[[ Records open ]]
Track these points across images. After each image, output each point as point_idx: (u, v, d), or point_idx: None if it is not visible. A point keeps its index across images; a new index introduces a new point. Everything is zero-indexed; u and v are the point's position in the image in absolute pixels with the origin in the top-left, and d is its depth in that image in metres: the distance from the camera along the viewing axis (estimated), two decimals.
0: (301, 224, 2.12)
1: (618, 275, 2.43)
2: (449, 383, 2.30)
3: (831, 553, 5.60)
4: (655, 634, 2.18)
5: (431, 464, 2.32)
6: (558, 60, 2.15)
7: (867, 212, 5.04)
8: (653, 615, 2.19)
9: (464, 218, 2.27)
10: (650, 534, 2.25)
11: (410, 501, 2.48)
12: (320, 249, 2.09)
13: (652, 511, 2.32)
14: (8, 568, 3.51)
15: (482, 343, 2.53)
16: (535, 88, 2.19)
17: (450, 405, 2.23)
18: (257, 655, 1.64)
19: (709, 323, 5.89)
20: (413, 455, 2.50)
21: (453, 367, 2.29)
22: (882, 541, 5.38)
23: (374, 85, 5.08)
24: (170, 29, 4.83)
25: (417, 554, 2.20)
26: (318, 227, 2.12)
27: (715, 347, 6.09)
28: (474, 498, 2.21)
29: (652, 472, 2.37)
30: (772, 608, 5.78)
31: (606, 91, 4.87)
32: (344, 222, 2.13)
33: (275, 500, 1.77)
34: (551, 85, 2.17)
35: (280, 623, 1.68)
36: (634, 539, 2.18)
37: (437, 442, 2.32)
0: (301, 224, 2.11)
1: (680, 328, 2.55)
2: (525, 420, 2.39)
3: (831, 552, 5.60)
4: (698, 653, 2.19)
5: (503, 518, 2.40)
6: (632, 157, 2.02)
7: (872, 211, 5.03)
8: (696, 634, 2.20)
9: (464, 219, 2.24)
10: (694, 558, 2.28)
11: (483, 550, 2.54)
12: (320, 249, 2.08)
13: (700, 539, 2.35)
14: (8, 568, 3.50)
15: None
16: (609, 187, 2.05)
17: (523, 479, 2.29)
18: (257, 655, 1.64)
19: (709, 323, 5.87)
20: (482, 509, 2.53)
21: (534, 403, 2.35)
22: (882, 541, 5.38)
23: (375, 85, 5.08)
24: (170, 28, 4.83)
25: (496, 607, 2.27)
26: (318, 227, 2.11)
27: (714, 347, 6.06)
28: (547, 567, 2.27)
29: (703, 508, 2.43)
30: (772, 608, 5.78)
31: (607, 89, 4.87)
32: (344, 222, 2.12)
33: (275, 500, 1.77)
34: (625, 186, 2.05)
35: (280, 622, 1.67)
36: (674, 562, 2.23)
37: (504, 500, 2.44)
[[ Records closed ]]
* [Problem statement] From the records above, copy only the lines starting with the line that holds "6: (558, 60, 2.15)" and going on through the line that holds "36: (634, 539, 2.18)", exactly as written.

* [Output of the task]
6: (558, 60, 2.15)
7: (867, 212, 5.04)
8: (653, 615, 2.19)
9: (464, 218, 2.27)
10: (650, 534, 2.25)
11: (410, 501, 2.48)
12: (320, 249, 2.09)
13: (652, 511, 2.32)
14: (8, 568, 3.51)
15: (482, 343, 2.53)
16: (535, 88, 2.19)
17: (450, 405, 2.23)
18: (257, 655, 1.64)
19: (709, 323, 5.89)
20: (413, 455, 2.50)
21: (453, 367, 2.29)
22: (882, 541, 5.38)
23: (374, 85, 5.08)
24: (170, 29, 4.83)
25: (417, 554, 2.20)
26: (318, 227, 2.12)
27: (715, 347, 6.09)
28: (474, 498, 2.21)
29: (652, 472, 2.37)
30: (772, 608, 5.78)
31: (606, 91, 4.87)
32: (344, 222, 2.13)
33: (275, 500, 1.77)
34: (551, 85, 2.17)
35: (280, 623, 1.68)
36: (634, 539, 2.18)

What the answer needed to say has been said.